Protein-coding gene in the species Homo sapiens

Sodium channel protein type 1 subunit alpha (SCN1A), is a protein which in humans is encoded by the SCN1A gene.

==Gene location==

The SCN1A gene is located on chromosome 2 of humans, and is made up of 26 exons spanning a total length of 6030 nucleotide base pairs. Alternative splicing of exon 5 gives rise to two alternate exons. SCN1A contains a poison exon within intron 20. The promoter has been identified 2.5 kilobase pairs upstream of the transcription start site, and the 5'- untranslated exons may enhance expression of the SCN1A gene in SH-SY5Y cells, a human cell line derived from a neuroblastoma.

== Function ==

The vertebrate sodium channel is a voltage-gated ion channel essential for the generation and propagation of action potentials, chiefly in nerve and muscle. Voltage-sensitive sodium channels are heteromeric complexes consisting of a large central pore-forming glycosylated alpha subunit and 2 smaller auxiliary beta subunits. Functional studies have indicated that the transmembrane alpha subunit of the brain sodium channels is sufficient for expression of functional sodium channels. Brain sodium channel alpha subunits form a gene subfamily with several structurally distinct isoforms clustering on chromosome 2q24, types I, II (Na_{v}1.2), and III (Na_{v}1.3). There are also several distinct sodium channel alpha subunit isoforms in skeletal and cardiac muscle (Na_{v}1.4 and Na_{v}1.5, respectively).

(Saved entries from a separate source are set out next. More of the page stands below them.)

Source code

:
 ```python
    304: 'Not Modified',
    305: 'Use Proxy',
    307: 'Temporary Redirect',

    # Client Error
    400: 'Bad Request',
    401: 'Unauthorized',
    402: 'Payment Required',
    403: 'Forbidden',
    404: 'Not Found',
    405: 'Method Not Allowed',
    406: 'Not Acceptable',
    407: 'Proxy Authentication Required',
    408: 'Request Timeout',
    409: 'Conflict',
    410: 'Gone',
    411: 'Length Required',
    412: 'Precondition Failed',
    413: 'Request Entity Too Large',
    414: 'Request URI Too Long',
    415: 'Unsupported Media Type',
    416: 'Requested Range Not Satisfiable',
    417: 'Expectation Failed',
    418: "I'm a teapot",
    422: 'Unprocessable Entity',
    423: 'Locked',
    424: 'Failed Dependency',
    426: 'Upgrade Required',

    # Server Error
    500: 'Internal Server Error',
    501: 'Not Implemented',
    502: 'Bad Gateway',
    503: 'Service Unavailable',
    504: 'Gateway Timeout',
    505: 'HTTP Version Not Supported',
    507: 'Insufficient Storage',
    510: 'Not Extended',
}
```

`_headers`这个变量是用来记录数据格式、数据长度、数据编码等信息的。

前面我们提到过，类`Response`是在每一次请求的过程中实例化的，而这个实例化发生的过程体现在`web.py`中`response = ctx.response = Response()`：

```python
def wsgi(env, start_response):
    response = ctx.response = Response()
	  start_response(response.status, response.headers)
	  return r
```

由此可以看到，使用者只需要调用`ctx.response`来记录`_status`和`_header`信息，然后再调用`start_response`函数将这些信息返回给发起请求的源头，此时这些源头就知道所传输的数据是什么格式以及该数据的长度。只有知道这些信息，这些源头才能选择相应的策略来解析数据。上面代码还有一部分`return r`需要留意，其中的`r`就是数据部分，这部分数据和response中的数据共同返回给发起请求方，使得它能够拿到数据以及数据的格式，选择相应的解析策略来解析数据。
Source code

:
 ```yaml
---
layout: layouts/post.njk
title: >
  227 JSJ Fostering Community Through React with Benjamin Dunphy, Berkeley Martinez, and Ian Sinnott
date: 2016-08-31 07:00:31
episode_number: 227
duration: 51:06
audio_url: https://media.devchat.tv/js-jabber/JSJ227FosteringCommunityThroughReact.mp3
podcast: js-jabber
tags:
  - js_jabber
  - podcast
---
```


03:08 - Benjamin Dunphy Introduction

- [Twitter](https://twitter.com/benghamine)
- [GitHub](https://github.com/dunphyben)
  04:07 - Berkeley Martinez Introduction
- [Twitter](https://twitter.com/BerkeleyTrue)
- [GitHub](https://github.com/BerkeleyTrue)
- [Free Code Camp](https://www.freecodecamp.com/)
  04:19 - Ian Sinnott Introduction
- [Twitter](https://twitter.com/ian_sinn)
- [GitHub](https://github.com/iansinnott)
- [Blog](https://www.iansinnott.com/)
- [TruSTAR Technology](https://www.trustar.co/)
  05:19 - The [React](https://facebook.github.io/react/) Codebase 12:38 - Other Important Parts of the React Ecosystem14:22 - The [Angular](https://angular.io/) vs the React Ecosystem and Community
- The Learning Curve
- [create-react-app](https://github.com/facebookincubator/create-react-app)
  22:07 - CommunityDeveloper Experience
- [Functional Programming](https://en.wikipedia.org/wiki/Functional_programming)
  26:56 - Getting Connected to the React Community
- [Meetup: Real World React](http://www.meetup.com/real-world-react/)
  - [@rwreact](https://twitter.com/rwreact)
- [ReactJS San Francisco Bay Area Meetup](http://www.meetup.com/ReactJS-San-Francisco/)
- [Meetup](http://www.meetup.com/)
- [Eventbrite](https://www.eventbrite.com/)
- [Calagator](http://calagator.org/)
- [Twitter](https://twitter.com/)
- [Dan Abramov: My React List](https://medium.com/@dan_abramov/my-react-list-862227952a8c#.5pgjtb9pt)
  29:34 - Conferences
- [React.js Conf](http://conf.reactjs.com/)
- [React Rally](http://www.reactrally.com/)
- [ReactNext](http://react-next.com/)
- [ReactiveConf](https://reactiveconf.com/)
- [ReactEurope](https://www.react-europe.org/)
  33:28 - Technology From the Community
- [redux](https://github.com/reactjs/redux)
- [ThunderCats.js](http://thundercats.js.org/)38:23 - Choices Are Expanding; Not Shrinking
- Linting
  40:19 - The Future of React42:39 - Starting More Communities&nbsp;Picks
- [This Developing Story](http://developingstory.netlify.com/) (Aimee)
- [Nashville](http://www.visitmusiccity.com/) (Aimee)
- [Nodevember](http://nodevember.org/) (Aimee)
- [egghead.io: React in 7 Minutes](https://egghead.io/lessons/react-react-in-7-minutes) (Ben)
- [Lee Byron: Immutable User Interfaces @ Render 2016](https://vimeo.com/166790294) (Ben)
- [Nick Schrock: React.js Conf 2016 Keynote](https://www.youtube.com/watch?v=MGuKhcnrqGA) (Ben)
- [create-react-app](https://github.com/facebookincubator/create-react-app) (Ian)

The SCN1A gene codes for the alpha subunit of the voltage-gated sodium ion channel making it a member of ten paralogous gene families which code for the voltage-gated sodium transmembrane proteins Na_{V}1.1. Within the family of genes which code for other portions of voltage-gated sodium channels, the SCN1A mutations were the first identified, since mutations to this gene caused epilepsy and febrile seizures. Indeed, the SCN1A gene is one of the most commonly mutated genes in the human genome associated with epilepsy, which has given it the title of a 'super culprit gene'. There are 900 distinct mutations reported for the SCN1A gene, approximately half of the reported mutations are truncations which result in no protein. The remaining half of mutations are missense mutations, which are predicted to either cause loss-of-function or gain-of-function, though very few have been tested for functionality in the lab.

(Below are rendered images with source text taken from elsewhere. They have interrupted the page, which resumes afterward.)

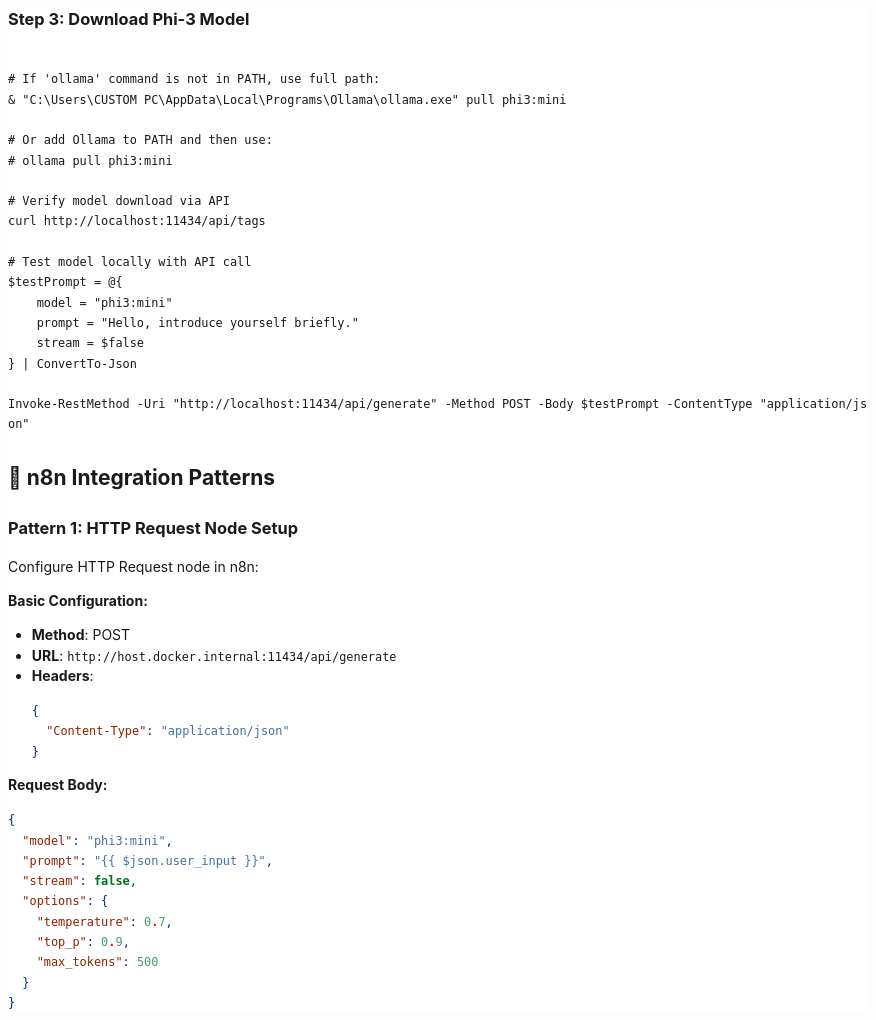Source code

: ### Step 3: Download Phi-3 Model
```.;

# If 'ollama' command is not in PATH, use full path:
& "C:\Users\CUSTOM PC\AppData\Local\Programs\Ollama\ollama.exe" pull phi3:mini

# Or add Ollama to PATH and then use:
# ollama pull phi3:mini

# Verify model download via API
curl http://localhost:11434/api/tags

# Test model locally with API call
$testPrompt = @{
    model = "phi3:mini"
    prompt = "Hello, introduce yourself briefly."
    stream = $false
} | ConvertTo-Json

Invoke-RestMethod -Uri "http://localhost:11434/api/generate" -Method POST -Body $testPrompt -ContentType "application/json"
```

## 🔗 n8n Integration Patterns

### Pattern 1: HTTP Request Node Setup
Configure HTTP Request node in n8n:

**Basic Configuration:**
- **Method**: POST
- **URL**: `http://host.docker.internal:11434/api/generate`
- **Headers**:
  ```json
  {
    "Content-Type": "application/json"
  }
  ```

**Request Body:**
```json
{
  "model": "phi3:mini",
  "prompt": "{{ $json.user_input }}",
  "stream": false,
  "options": {
    "temperature": 0.7,
    "top_p": 0.9,
    "max_tokens": 500
  }
}
```
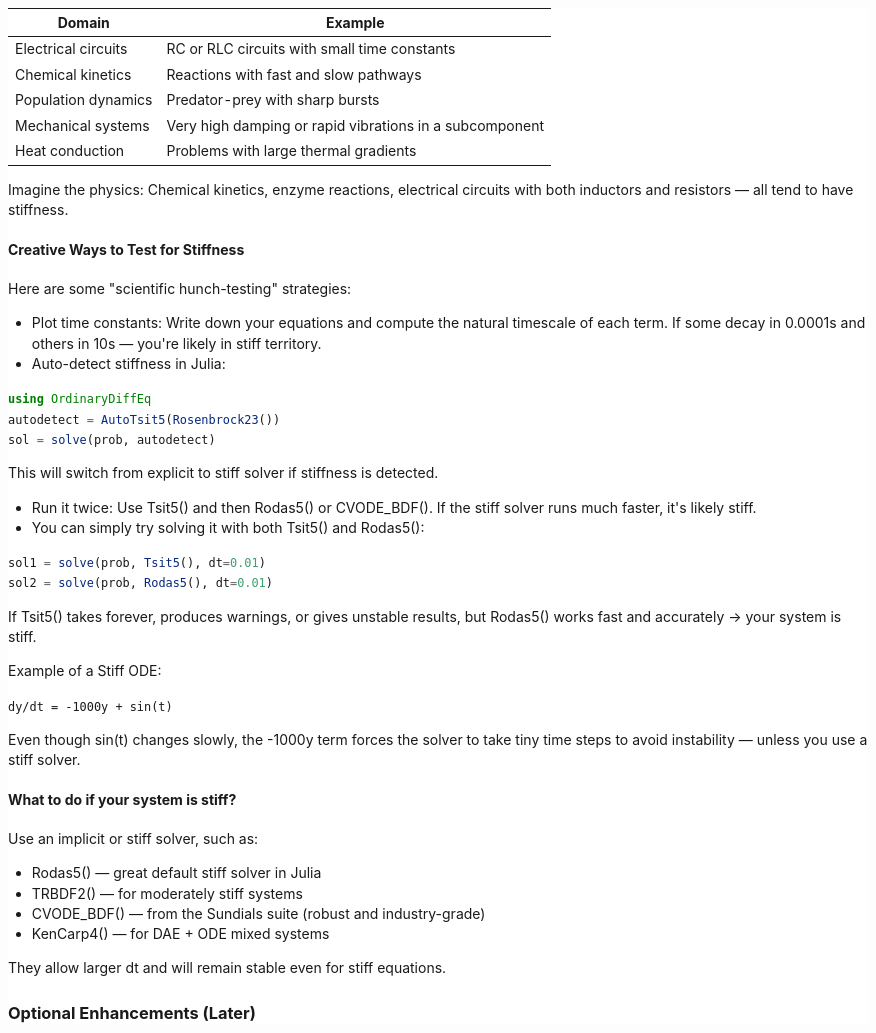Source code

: 
| Domain              | Example                                                 |
| ------------------- | ------------------------------------------------------- |
| Electrical circuits | RC or RLC circuits with small time constants            |
| Chemical kinetics   | Reactions with fast and slow pathways                   |
| Population dynamics | Predator-prey with sharp bursts                         |
| Mechanical systems  | Very high damping or rapid vibrations in a subcomponent |
| Heat conduction     | Problems with large thermal gradients                   |

Imagine the physics: Chemical kinetics, enzyme reactions, electrical circuits
with both inductors and resistors — all tend to have stiffness.

#### Creative Ways to Test for Stiffness

Here are some "scientific hunch-testing" strategies:
-  Plot time constants: Write down your equations and compute the natural timescale of each term. If some decay in 0.0001s and others in 10s — you're likely in stiff territory.
- Auto-detect stiffness in Julia:
```julia
using OrdinaryDiffEq
autodetect = AutoTsit5(Rosenbrock23())
sol = solve(prob, autodetect)
```
This will switch from explicit to stiff solver if stiffness is detected.
-  Run it twice: Use Tsit5() and then Rodas5() or CVODE_BDF(). If the stiff solver runs much faster, it's likely stiff.
- You can simply try solving it with both Tsit5() and Rodas5():
```julia
sol1 = solve(prob, Tsit5(), dt=0.01)
sol2 = solve(prob, Rodas5(), dt=0.01)
```
If Tsit5() takes forever, produces warnings, or gives unstable results, but Rodas5() works fast and accurately → your system is stiff.

Example of a Stiff ODE:
```
dy/dt = -1000y + sin(t)
```
Even though sin(t) changes slowly, the -1000y term forces the solver to 
take tiny time steps to avoid instability — unless you use a stiff solver.


#### What to do if your system is stiff?

Use an implicit or stiff solver, such as:
-  Rodas5() — great default stiff solver in Julia
- TRBDF2() — for moderately stiff systems
- CVODE_BDF() — from the Sundials suite (robust and industry-grade)
- KenCarp4() — for DAE + ODE mixed systems

They allow larger dt and will remain stable even for stiff equations.

### Optional Enhancements (Later)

Subtle differences in voltage-gated sodium ion channels can have devastating physiological effects and underlie abnormal neurological functioning. Mutations to the SCN1A gene most often result in different forms of seizure disorders, the most common forms of seizure disorders are Dravet Syndrome (DS), Intractable childhood epilepsy with generalized tonic-clonic seizures (ICEGTC), and severe myoclonic epilepsy borderline (SMEB). Clinically, 70-80% of patients with DS have identified mutations specific to the SCN1A gene, which are caused by de novo heterozygous mutations of the SCN1A gene. There are currently two databases on SCN1A mutations.

Mice with knock-in SCN1A mutations, who are model organisms for DS quickly develop seizures, indicative of a significant reduction in the function of Na_{V}1.1. It has been hypothesized that reduced sodium currents due to Na_{V}1.1 mutations may cause hypoexcitability in GABAergic inhibitory interneurons leading to epilepsy. Mice in both the homozygous and heterozygous states develop the seizure phenotype and ataxia. Though homozygous mice die on average during the second to third week of life and approximately 50% of heterozygous null mice survive into adulthood.

== Clinical significance ==

Mutations in the SCN1A gene cause inherited febrile seizures, GEFS+, type 2, and Dravet syndrome.

== Patent controversy ==

On 29 November 2008, The Sydney Morning Herald reported the first evidence of private intellectual property rights over human DNA having adversely affected medical care. The Melbourne company Genetic Technologies (GTG) controls rights to the gene, and requires royalties for tests on the gene, which can help identify Dravet syndrome. Doctors on the Children's Hospital in Westmead, Australia have told journalists that they would test 50% more infants for the gene, if they could conduct the test on site.

== Interactions ==

Na_{v}1.1 has been shown to interact with syntrophin, alpha 1.